*Exercice court 1*: Relevez tous les nombres écrits en chiffres dans l'extrait sur le divorce ci-dessous.

*Extrait du texte*:
┌──
JEAN-PAUL Mes enfants
étaient grands. Pourtant, ma fille de 40 ans a eu du mal à l'accepter.
Aujourd'hui, les choses se sont arrangées. Le temps a fait son œuvre.
SOPHIE
Cela
a été très difficile ! Comme ils avaient 18 et 21 ans, je pensais qu'ils
sauraient comprendre. Mais ils n'ont pas accepté et m'ont tourné le dos. Je m'y
attendais absolument pas. Ils se sont rapprochés de leur père qui était le
parent délaissé. J'ai lutté et recadré pour restaurer une bonne partie de la
relation. Il m'a fallu rétablir le respect en leur rappelant que mes choix
m'appartenaient et qu'ils n'avaient pas à me juger. Maintenant ça va beaucoup
mieux.
NOTRE TEMPS Ce n'est pas plus facile d'être
celui qui part...
SOPHIE
J'avais
50 ans, plusieurs décennies de vie devant moi et une belle histoire d'amour qui
se présentait avec un autre homme. Comme je suis entière, j'ai décidé de ne pas
passer à côté de ce cadeau. Mais je ressens encore un sentiment de culpabilité,
même s'il atténue avec le temps. Voir mon ex-mari et mes enfants souffrir a été
très dur...
HENRI Le divorce est une
décision grave avec des conséquences dans tous les domaines. Cela génère de
nouvelles relations avec ses enfants. Il faut recréer, rafistoler ce qui a été
cassé. Cela prend du temps ! Il faut assumer, même si l'épreuve est
douloureuse et culpabilisante ! Je suis parti avec peu de choses
m'appartenant, mes vêtements principalement, et j'ai laissé tout ce qui était
dans la maison. Je me suis senti très démuni à
ce moment-là. Mais j'ai éprouvé aussi un grand sentiment de libération,
après une période épouvantable de doutes et d'interrogations. Mais finalement,
à me retrouver au pied du mur, le fait de divorcer m'a forcé à toucher le fond
et à remonter pour savoir quel sens redonner à ma vie.
NOTRE TEMPS Et aujourd'hui, quelques
mois ou années plus tard, si vous deviez faire le bilan...
└──
*Données de l'exercice*:
┌──
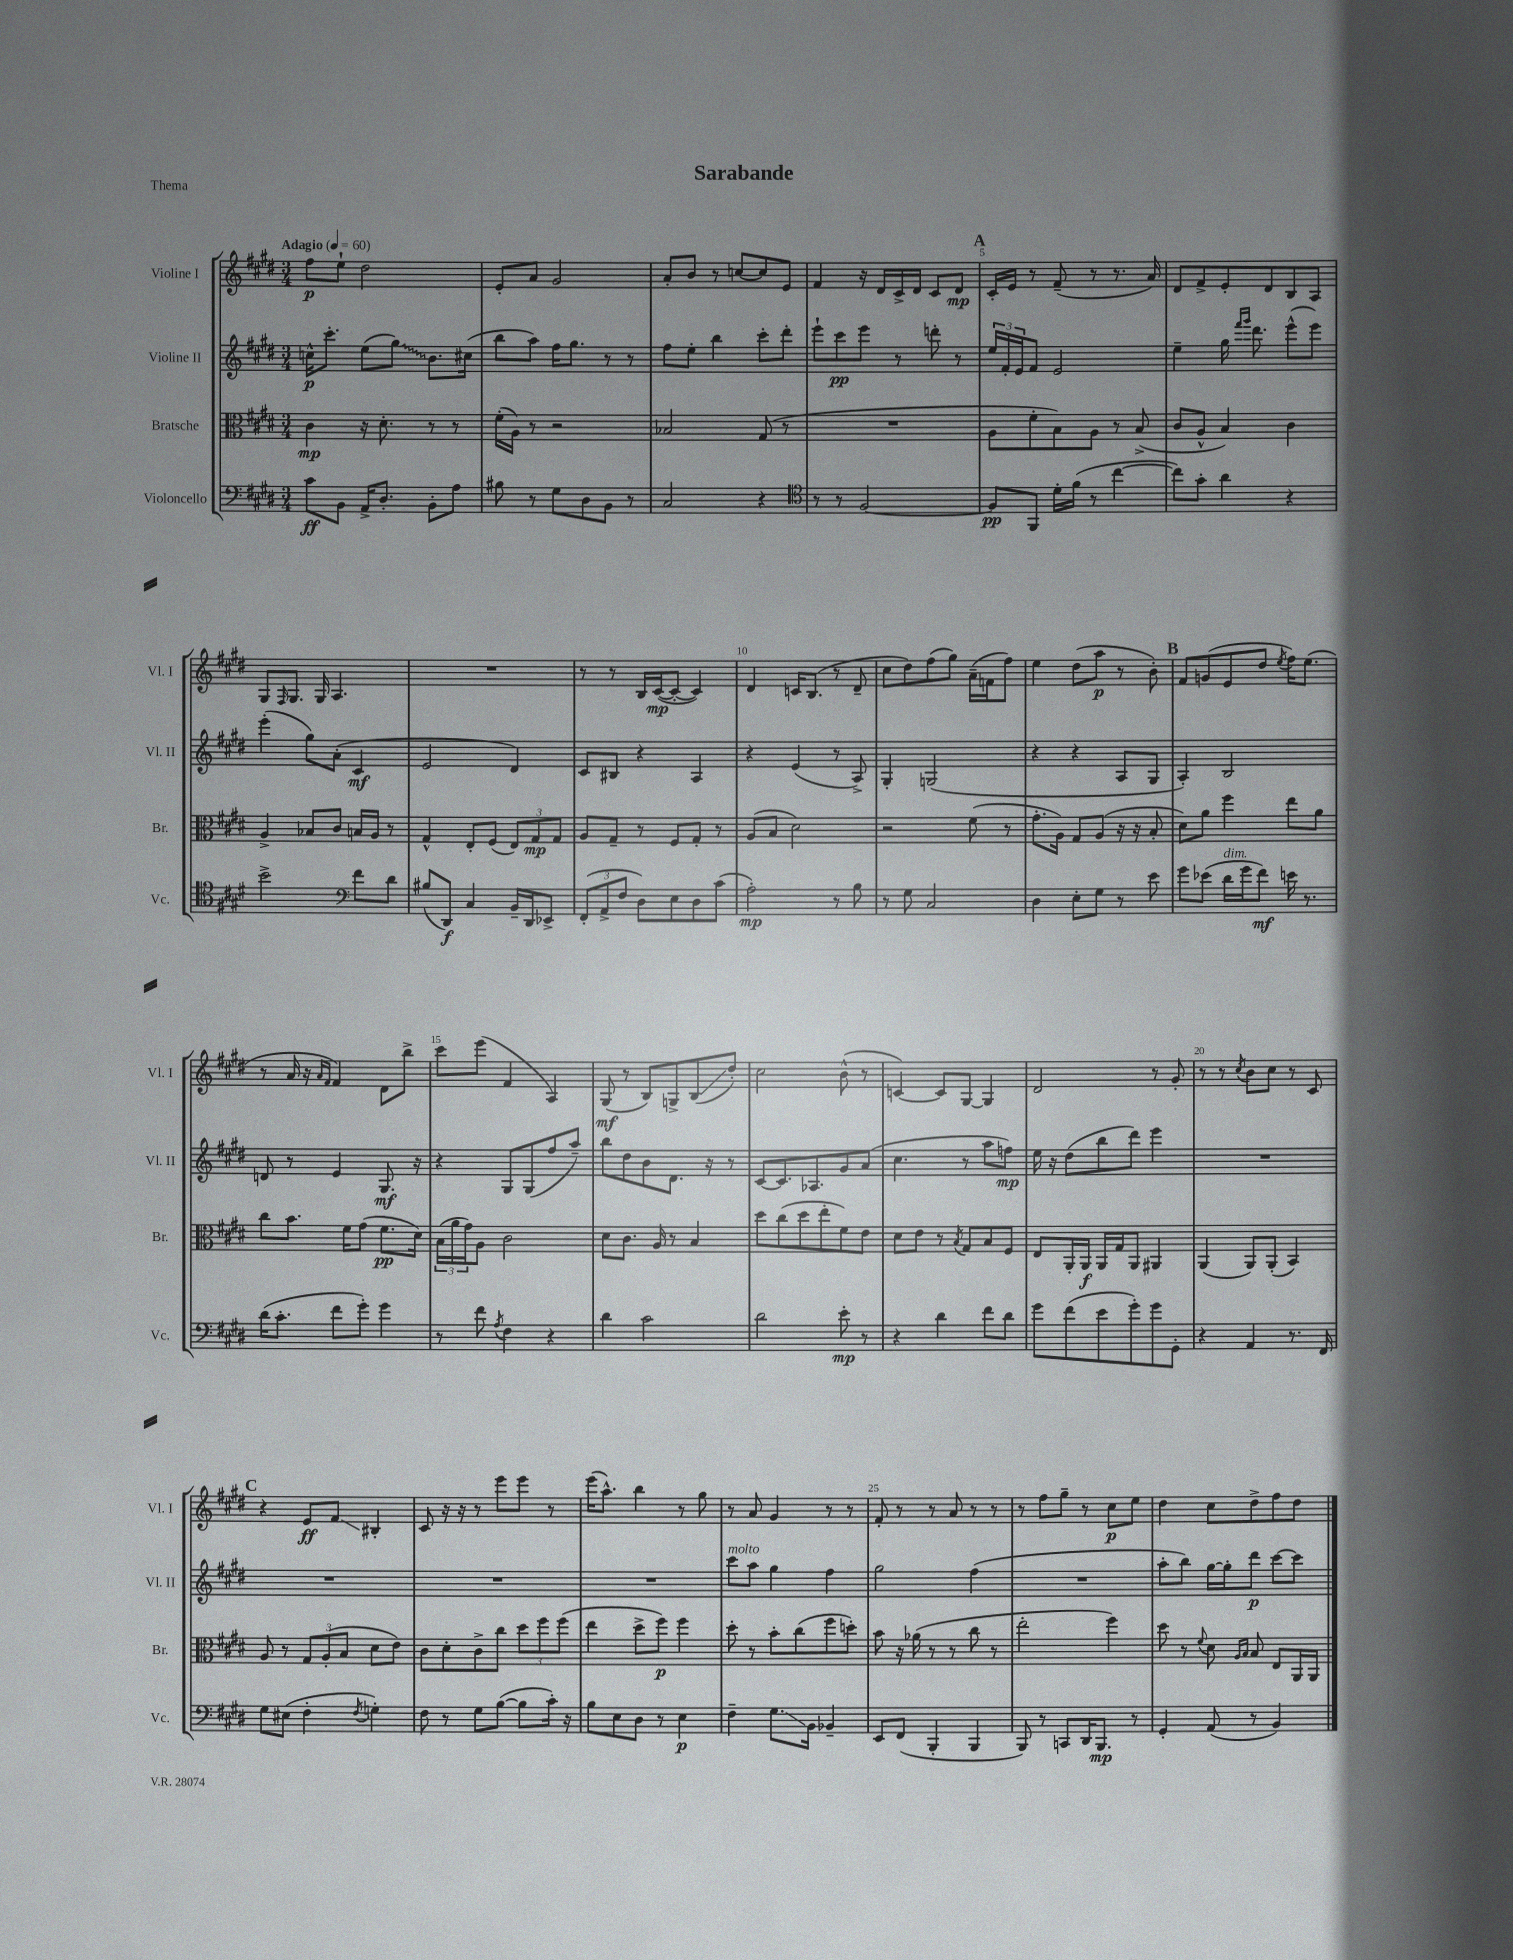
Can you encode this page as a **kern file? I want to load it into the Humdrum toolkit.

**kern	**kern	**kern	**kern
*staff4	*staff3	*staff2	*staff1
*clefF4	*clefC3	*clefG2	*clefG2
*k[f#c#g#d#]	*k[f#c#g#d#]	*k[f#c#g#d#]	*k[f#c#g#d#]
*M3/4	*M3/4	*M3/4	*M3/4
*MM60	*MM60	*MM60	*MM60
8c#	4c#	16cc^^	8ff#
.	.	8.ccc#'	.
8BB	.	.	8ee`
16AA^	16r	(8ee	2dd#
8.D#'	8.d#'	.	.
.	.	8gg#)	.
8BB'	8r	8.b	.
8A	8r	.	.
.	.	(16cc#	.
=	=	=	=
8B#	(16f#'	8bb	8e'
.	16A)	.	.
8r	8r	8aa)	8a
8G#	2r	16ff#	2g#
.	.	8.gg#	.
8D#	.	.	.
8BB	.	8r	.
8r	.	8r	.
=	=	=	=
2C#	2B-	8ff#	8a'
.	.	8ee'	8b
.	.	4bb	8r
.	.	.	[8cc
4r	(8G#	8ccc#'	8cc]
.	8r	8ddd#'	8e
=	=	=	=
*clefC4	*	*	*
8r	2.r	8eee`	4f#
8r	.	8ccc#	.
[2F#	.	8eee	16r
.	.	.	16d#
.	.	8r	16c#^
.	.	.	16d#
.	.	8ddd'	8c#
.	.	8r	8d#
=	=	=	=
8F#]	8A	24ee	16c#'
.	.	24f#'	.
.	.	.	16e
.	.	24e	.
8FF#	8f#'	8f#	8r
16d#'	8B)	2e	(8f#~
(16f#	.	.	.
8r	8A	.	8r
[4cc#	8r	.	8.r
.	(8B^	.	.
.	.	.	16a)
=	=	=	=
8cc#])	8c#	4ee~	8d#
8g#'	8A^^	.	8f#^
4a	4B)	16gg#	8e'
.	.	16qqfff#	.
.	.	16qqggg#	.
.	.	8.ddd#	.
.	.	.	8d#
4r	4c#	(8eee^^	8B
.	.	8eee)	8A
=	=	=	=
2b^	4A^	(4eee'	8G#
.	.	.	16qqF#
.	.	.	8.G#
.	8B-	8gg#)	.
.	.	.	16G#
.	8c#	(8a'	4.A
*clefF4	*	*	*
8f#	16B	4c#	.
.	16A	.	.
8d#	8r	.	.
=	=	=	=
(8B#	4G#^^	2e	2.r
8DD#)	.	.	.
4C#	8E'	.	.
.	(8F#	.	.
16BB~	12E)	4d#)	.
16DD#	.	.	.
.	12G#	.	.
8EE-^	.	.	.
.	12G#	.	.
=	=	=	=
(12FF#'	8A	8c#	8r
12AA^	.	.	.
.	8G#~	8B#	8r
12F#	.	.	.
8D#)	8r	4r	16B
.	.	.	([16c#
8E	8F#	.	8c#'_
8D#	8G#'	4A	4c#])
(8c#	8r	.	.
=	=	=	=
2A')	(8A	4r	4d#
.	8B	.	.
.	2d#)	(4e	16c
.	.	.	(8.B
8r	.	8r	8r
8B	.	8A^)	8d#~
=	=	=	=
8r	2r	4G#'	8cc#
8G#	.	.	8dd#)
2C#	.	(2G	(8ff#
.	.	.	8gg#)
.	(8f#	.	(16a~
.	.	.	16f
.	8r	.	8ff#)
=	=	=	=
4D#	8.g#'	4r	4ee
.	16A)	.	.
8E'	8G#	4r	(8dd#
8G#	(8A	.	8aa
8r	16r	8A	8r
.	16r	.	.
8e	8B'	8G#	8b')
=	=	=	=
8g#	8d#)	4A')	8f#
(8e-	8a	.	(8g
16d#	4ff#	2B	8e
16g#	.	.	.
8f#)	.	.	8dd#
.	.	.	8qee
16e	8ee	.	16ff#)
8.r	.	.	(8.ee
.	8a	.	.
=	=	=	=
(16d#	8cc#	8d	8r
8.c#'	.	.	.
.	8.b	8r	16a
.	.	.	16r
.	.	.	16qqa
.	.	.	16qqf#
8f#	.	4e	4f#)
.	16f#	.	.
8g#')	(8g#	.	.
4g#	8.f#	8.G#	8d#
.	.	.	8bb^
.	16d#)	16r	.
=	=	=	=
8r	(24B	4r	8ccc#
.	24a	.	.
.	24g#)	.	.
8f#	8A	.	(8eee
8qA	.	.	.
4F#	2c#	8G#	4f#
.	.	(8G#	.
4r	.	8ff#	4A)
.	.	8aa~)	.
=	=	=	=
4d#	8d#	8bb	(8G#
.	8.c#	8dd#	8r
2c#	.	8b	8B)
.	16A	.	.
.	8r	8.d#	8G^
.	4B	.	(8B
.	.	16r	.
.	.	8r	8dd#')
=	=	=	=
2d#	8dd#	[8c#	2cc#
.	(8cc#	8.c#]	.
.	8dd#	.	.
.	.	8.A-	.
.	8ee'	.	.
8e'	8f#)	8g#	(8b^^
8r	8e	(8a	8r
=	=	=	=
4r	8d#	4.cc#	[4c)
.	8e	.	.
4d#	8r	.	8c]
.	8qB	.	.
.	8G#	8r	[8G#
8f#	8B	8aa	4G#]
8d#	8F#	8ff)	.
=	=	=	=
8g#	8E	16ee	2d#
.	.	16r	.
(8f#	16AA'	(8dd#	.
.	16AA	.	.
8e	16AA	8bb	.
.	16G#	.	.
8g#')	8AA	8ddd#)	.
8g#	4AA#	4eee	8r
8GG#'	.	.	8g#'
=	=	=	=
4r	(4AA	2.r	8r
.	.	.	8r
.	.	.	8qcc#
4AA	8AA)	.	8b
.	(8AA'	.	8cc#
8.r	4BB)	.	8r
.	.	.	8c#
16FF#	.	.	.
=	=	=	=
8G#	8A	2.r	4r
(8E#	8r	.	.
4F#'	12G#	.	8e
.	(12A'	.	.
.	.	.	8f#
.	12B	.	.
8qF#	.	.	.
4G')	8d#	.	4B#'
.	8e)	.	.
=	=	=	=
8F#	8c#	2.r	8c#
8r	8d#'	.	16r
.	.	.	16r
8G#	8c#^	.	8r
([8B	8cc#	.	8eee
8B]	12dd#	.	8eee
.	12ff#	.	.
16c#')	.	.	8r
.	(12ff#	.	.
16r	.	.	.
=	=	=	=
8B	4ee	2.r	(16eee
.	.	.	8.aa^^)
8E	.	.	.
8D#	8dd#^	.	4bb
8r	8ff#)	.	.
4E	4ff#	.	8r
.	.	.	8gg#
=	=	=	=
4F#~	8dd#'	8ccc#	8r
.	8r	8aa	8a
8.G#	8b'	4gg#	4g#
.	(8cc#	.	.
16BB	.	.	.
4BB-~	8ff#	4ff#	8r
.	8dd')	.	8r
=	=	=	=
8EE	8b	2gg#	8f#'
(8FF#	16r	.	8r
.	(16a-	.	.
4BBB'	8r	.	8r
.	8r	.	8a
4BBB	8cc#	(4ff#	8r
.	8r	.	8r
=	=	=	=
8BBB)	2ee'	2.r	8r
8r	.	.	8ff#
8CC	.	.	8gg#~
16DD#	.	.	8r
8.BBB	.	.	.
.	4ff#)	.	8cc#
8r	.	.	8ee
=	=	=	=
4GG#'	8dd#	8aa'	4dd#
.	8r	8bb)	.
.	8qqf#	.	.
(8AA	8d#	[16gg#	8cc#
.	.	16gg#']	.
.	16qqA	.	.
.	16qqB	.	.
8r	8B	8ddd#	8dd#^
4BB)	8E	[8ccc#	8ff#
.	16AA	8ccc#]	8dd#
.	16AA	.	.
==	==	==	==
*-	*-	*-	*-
└──
*Exercice court 2*: Repérez dans les entrées toutes les lignes qui contiennent la chaîne « kern » et recopiez-les. La casse compte.

*Résultat 1*: 40, 18, 21, 50

*Résultat 2*:
Can you encode this page as a **kern file? I want to load it into the Humdrum toolkit.
**kern	**kern	**kern	**kern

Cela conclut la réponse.